-- Record extracts follows --
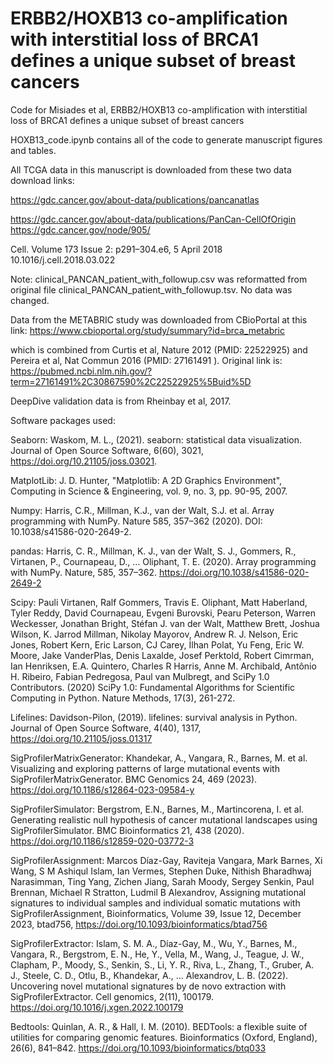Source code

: # ERBB2/HOXB13 co-amplification with interstitial loss of BRCA1 defines a unique subset of breast cancers
Code for Misiades et al, ERBB2/HOXB13 co-amplification with interstitial loss of BRCA1 defines a unique subset of breast cancers

HOXB13_code.ipynb contains all of the code to generate manuscript figures and tables.

All TCGA data in this manuscript is downloaded from these two data download links:

https://gdc.cancer.gov/about-data/publications/pancanatlas

https://gdc.cancer.gov/about-data/publications/PanCan-CellOfOrigin
https://gdc.cancer.gov/node/905/

Cell. Volume 173 Issue 2: p291–304.e6, 5 April 2018 10.1016/j.cell.2018.03.022

Note: clinical_PANCAN_patient_with_followup.csv was reformatted from original file clinical_PANCAN_patient_with_followup.tsv. No data was changed.


Data from the METABRIC study was downloaded from CBioPortal at this link: https://www.cbioportal.org/study/summary?id=brca_metabric

which is combined from Curtis et al, Nature 2012 (PMID: 22522925) and Pereira et al, Nat Commun 2016 (PMID: 27161491 ). Original link is:
https://pubmed.ncbi.nlm.nih.gov/?term=27161491%2C30867590%2C22522925%5Buid%5D

DeepDive validation data is from Rheinbay et al, 2017. 

Software packages used:

Seaborn: Waskom, M. L., (2021). seaborn: statistical data visualization. Journal of Open Source Software, 6(60), 3021, https://doi.org/10.21105/joss.03021.

MatplotLib: J. D. Hunter, "Matplotlib: A 2D Graphics Environment", Computing in Science & Engineering, vol. 9, no. 3, pp. 90-95, 2007.

Numpy: Harris, C.R., Millman, K.J., van der Walt, S.J. et al. Array programming with NumPy. Nature 585, 357–362 (2020). DOI: 10.1038/s41586-020-2649-2.

pandas: Harris, C. R., Millman, K. J., van der Walt, S. J., Gommers, R., Virtanen, P., Cournapeau, D., … Oliphant, T. E. (2020). Array programming with NumPy. Nature, 585, 357–362. https://doi.org/10.1038/s41586-020-2649-2

Scipy: Pauli Virtanen, Ralf Gommers, Travis E. Oliphant, Matt Haberland, Tyler Reddy, David Cournapeau, Evgeni Burovski, Pearu Peterson, Warren Weckesser, Jonathan Bright, Stéfan J. van der Walt, Matthew Brett, Joshua Wilson, K. Jarrod Millman, Nikolay Mayorov, Andrew R. J. Nelson, Eric Jones, Robert Kern, Eric Larson, CJ Carey, İlhan Polat, Yu Feng, Eric W. Moore, Jake VanderPlas, Denis Laxalde, Josef Perktold, Robert Cimrman, Ian Henriksen, E.A. Quintero, Charles R Harris, Anne M. Archibald, Antônio H. Ribeiro, Fabian Pedregosa, Paul van Mulbregt, and SciPy 1.0 Contributors. (2020) SciPy 1.0: Fundamental Algorithms for Scientific Computing in Python. Nature Methods, 17(3), 261-272.

Lifelines: Davidson-Pilon, (2019). lifelines: survival analysis in Python. Journal of Open Source Software, 4(40), 1317, https://doi.org/10.21105/joss.01317

SigProfilerMatrixGenerator: Khandekar, A., Vangara, R., Barnes, M. et al. Visualizing and exploring patterns of large mutational events with SigProfilerMatrixGenerator. BMC Genomics 24, 469 (2023). https://doi.org/10.1186/s12864-023-09584-y

SigProfilerSimulator: Bergstrom, E.N., Barnes, M., Martincorena, I. et al. Generating realistic null hypothesis of cancer mutational landscapes using SigProfilerSimulator. BMC Bioinformatics 21, 438 (2020). https://doi.org/10.1186/s12859-020-03772-3

SigProfilerAssignment: Marcos Díaz-Gay, Raviteja Vangara, Mark Barnes, Xi Wang, S M Ashiqul Islam, Ian Vermes, Stephen Duke, Nithish Bharadhwaj Narasimman, Ting Yang, Zichen Jiang, Sarah Moody, Sergey Senkin, Paul Brennan, Michael R Stratton, Ludmil B Alexandrov, Assigning mutational signatures to individual samples and individual somatic mutations with SigProfilerAssignment, Bioinformatics, Volume 39, Issue 12, December 2023, btad756, https://doi.org/10.1093/bioinformatics/btad756

SigProfilerExtractor: Islam, S. M. A., Díaz-Gay, M., Wu, Y., Barnes, M., Vangara, R., Bergstrom, E. N., He, Y., Vella, M., Wang, J., Teague, J. W., Clapham, P., Moody, S., Senkin, S., Li, Y. R., Riva, L., Zhang, T., Gruber, A. J., Steele, C. D., Otlu, B., Khandekar, A., … Alexandrov, L. B. (2022). Uncovering novel mutational signatures by de novo extraction with SigProfilerExtractor. Cell genomics, 2(11), 100179. https://doi.org/10.1016/j.xgen.2022.100179

Bedtools: Quinlan, A. R., & Hall, I. M. (2010). BEDTools: a flexible suite of utilities for comparing genomic features. Bioinformatics (Oxford, England), 26(6), 841–842. https://doi.org/10.1093/bioinformatics/btq033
-- Record extracts concluded --
▶ **Exercise prompt**
Report how many lines above include "Open". Nothing else.

▶ **Solution for this problem**
2